= What to do =
Scan each line of the records for the word "right" and extract the ones that have it.

[Bounding box coordinate data]
============

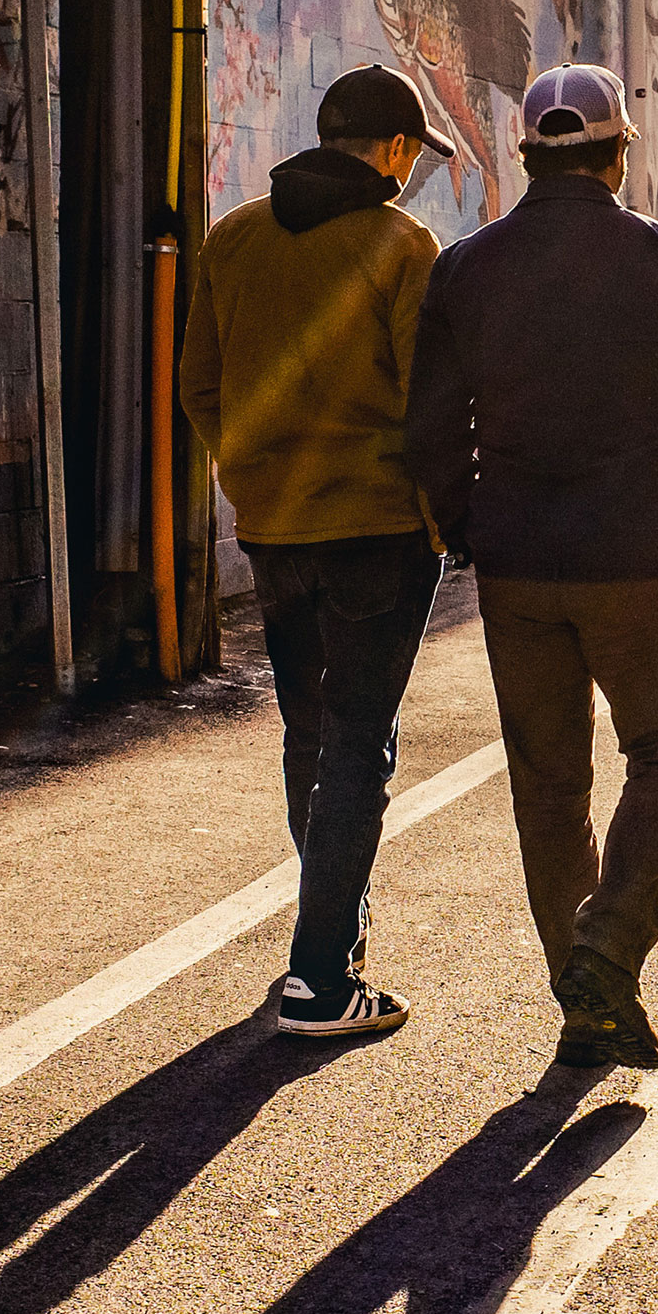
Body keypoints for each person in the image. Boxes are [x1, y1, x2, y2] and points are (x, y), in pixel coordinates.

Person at [404, 63, 658, 1073]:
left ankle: (584, 992)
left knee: (547, 782)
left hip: (519, 565)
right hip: (647, 557)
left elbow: (431, 427)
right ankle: (607, 953)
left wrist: (470, 527)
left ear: (523, 155)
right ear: (617, 153)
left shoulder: (468, 267)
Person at [181, 63, 451, 1037]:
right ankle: (321, 977)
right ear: (390, 150)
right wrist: (442, 519)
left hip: (273, 533)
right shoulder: (403, 245)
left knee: (311, 736)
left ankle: (332, 921)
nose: (414, 169)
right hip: (379, 534)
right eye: (414, 152)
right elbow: (433, 404)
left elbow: (199, 386)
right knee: (359, 747)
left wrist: (247, 475)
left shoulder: (234, 240)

============

= Your solution =
right hip: (647, 557)
right ankle: (607, 953)
right ear: (617, 153)
right ankle: (321, 977)
right ear: (390, 150)
right wrist: (442, 519)
right shoulder: (403, 245)
right hip: (379, 534)
right eye: (414, 152)
right elbow: (433, 404)
right knee: (359, 747)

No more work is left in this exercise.